* [Task statement]: Render every line of the material as a Markdown table with the columns "Row" and "Line", numbering each row and leaving out blank lines.
Start of Information
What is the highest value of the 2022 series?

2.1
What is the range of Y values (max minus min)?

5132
End of Information
* [Task output]:
| Row | Line |
|---|---|
| 1 | What is the highest value of the 2022 series? |
| 2 | 2.1 |
| 3 | What is the range of Y values (max minus min)? |
| 4 | 5132 |